General Water Use
General water use in the winery includes activities such as cleaning hoses and washing floors, walls, and ceilings. These activities often don’t consume a lot of water at once, but the frequency with which they take place means that small improvements to general water use practices can have a large overall impact.
Case Study: Hose Cleaning at Cave Spring Cellars
While looking for opportunities to reduce water use, Cave Spring Cellars noticed that the standard practice to flush and clean out hoses was to “just let water run for a while”.
Cave Spring determined that their 2” hoses contained about 1 litre of water per foot of hose. Knowing the length of the hose and the water needed to clean the hose, allowed Cave Spring to significantly reduce the amount of water required to clean hoses.
Cave Spring also used this data to develop standard hose cleaning procedures for its employees.
Use dry cleaning techniques
Before washing floors, dry sweep, squeegee, and shovel solids to prevent them from entering the wastewater stream. This reduces the amount of water used to clean surfaces and reduces wastewater loading. The surface of floors should be maintained to prevent pitting or excessive roughness. Smooth floors require less time and water to clean than rough floors.
Use brushes and squeegees to clean mould from walls, ceilings, and the sides of tanks instead of hoses.
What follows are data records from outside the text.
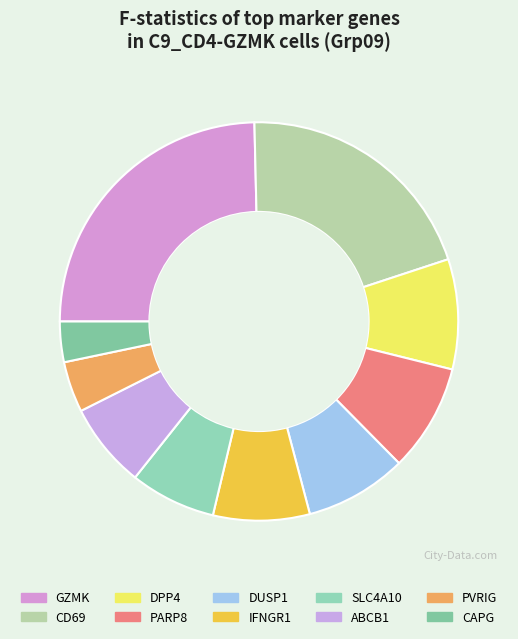

Count the number of slices in the pie.

10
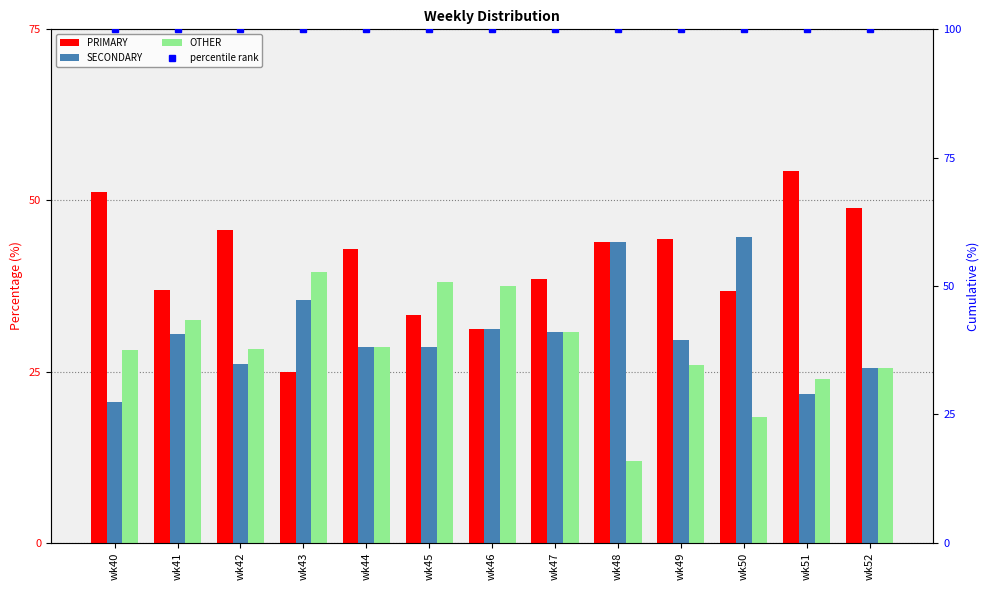

At which label does OTHER first exceed 28?

wk40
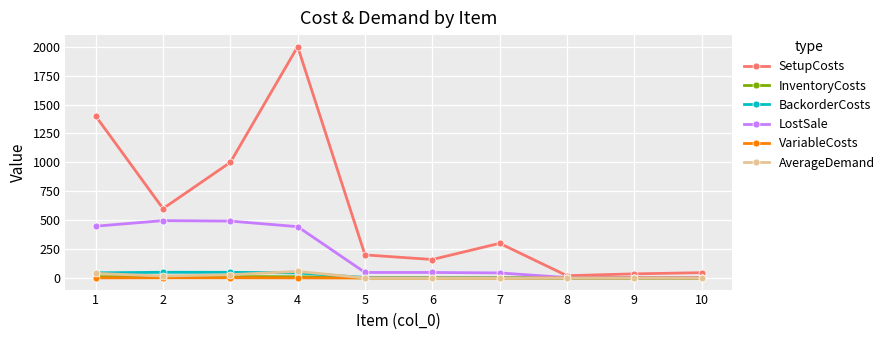

What is the greatest value displayed?

2000.0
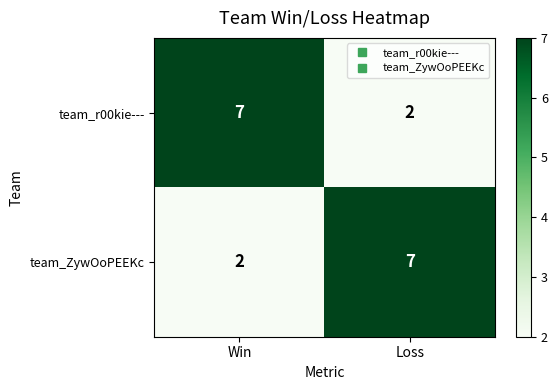

What is the sum of all team_r00kie--- values?

9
Case Study: Dry Cleaning at Hillside Winery
Naramata Bench, Penticton, BC
In 2015, Hillside Winery’s infiltration field failed during crush, prompting the winery to become much savvier at handling their wastewater! They scheduled picking/crushing to process as much fruit as possible before full crush pad clean-up. The crew used rakes, squeegees, hands and other tools to remove as much organic material as possible before using water for rinsing. Waste solids were collected and composted by a contractor. A pressure-washer was used wherever possible. While a new greywater system was installed in 2016, the winery continues these good housekeeping practices to reduce their load on the system.
Hoses and transfer lines
Use the shortest and smallest diameter hose necessary for transfers to reduce cleaning requirements and wine losses and try to eliminate unnecessary wine transfers and hose usage. For example, conducting punch-downs instead of pump-overs eliminates the need to use (and subsequently clean) the hose and pump.
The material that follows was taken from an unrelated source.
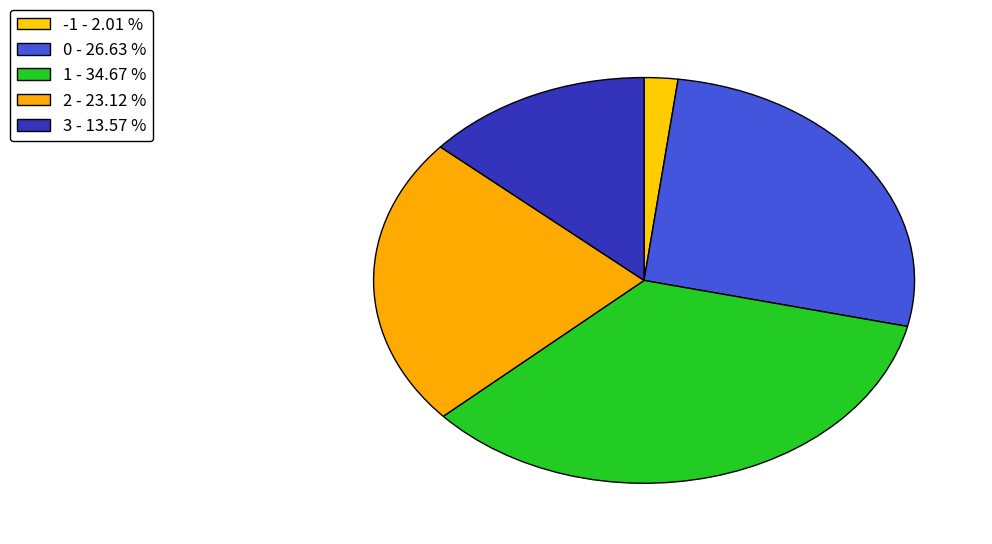

Is there a majority slice in this chart?

No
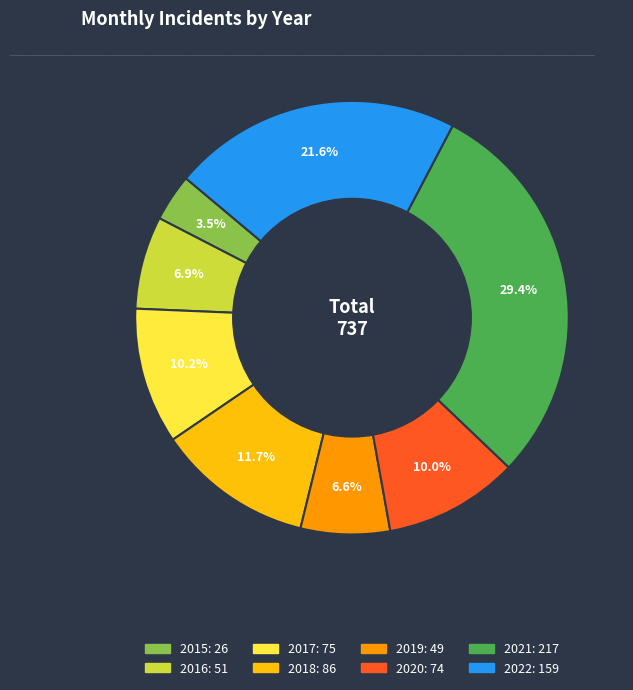

To the nearest percent, what portion does 2021 represent?

29%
Wineries can also consider installing a pigging system to push wine through transfer lines to reduce wine losses and water consumption.
Cover the crush pad
To prevent rainwater from increasing wastewater volumes, exterior floor drains that are connected to the wastewater system should be covered or diverted. This can be accomplished by installing a roof over the drain catchment area, or by installing a valve to divert rainwater to the stormwater system instead of the wastewater system. There may be testing and other regulatory requirements to ensure that contaminants such as residual juice or grapes are not entering the stormwater system.
Use and maintain efficient equipment
Hoses should be fitted with high-pressure, low-volume nozzles as well as automatic shut-off valves to reduce water consumption. Wineries should also to conduct regular maintenance of equipment, water supply, and wastewater systems to prevent leaks and to ensure optimal performance.
Case Study: Keeping Solids Out of the Drain at Stratus
Stratus has a municipal sanitary sewer connection to discharge its wastewater. As long as they keep the strength of their wastewater low (BOD of less than 300 mg/L), they are not required to sign a Surcharge Agreement, which would result in additional costs.
As a result, Stratus has implemented a number of actions to prevent organic material from entering their wastewater stream. These include dry cleaning of equipment and floors to remove solids prior to washing, as well as installation of screens in all floor drains to capture any solids that do end up in the wastewater.